La riforma costituzionale

Col premierato non esisterebbe Conte: ecco perché lo osteggia

conte palazzo chigi © TkKurikawa tramite Canva.com

La notizia non è che Giuseppe Conte sia contrario alla riforma del premierato. Né che la critichi nel merito o minacci il governo grandi battaglie in caso di referendum. La notizia è che Repubblica, pur di andare contro Giorgia Meloni, non s’accorga di scadere nel ridicolo con l’incipit dell’intervista al leader M5S a firma dell’immancabile Francesco Bei.

Lo riportiamo quasi integralmente, perché sarà la base di partenza per le successive riflessioni. “Giuseppe Conte – scrive Rep – ha sperimentato due volte cosa significhi cadere in Parlamento per il venir meno di un pezzo della sua stessa maggioranza. Dovrebbe in teoria condividere la spinta verso la stabilità che Meloni ha posto alla base del progetto di riforma costituzionale”. Vi è chiaro? In sostanza, per Bei avendo Conte per due volte visto cambiare la sua maggioranza, la prima ai tempo del Papeete e la seconda con l’avvento di Mario Draghi, dovrebbe sostenere il premierato e invece, da padre della patria quale sarebbe, si schiera contro questo “ircocervo che non esiste in nessun’altra nazione”, che “distrugge l’equilibrio dei poteri” e “rende il capo dello Stato nient’altro che un passacarte”.

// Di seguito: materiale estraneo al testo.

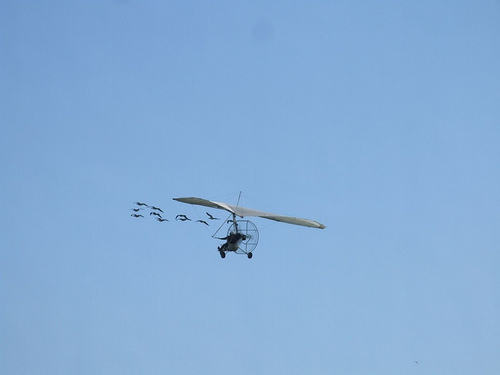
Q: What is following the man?
A: Birds.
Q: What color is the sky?
A: Blue.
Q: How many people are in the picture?
A: One.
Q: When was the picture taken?
A: Daytime.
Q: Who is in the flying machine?
A: A person.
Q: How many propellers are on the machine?
A: One.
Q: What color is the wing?
A: White.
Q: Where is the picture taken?
A: In mid-air.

Bufala. E il motivo sarebbe in grado di capirlo anche un bambino, tranne Bei a quanto pare. Se il premierato ipotizzato da Elisabetta Casellati fosse stato in vigore nel 2018, lo sconosciuto Giuseppe Conte, sin lì poco più di un professore designato per un posticino da ministro in un fantomatico governo monocolore grillino, non sarebbe mai diventato un politico. Di sicuro oggi non sarebbe leader di nulla, se non forse del condominio dove abita.

Perché politicamente Giuseppi “nasce” col governo giallo-verde, un pastrocchio sorto dopo un lungo stallo istituzionale. Le elezioni tuttavia erano state vinte dal centrodestra col 37% dei voti, non abbastanza per ottenere la maggioranza secondo l’attuale sistema parlamentare, ma abbastanza col premierato by Meloni. Se la riforma fosse già stata realtà, il centrodestra avrebbe ottenuto un premio di maggioranza al 55%, Matteo Salvini (il più votato nella coalizione) sarebbe diventato premier e “ciaone” ai grillini. Giuseppe Conte, in sostanza, sarebbe rimasto nell’ombra in cui si trovava, senza ritrovarsi catapultato da “avvocato del popolo” a Palazzo Chigi.

Lo stesso dicasi per il Conte II. Dopo la crisi del Paapete, infatti, le manovre di Palazzo hanno permesso a Renzi di impedire il ritorno al voto dando vita alla coalizione giallo-rossa, una maggioranza di colore opposto a quello che aveva vinto le elezioni. Con la norma anti-ribaltone non sarebbe stato possibile e gli italiani sarebbero tornati alle urne.

Quindi va bene tutto: criticare l’attuale bozza di riforma; chiederne dei miglioramenti nei dettagli; anche pensare che riduca eccessivamente i poteri del Capo dello Stato, se volte. Ma che si dica la verità: senza il parlamentarismo dei ribaltoni, Giuseppe Conte non sarebbe politicamente mai nato. Non lo ammetterà mai. Ma è così.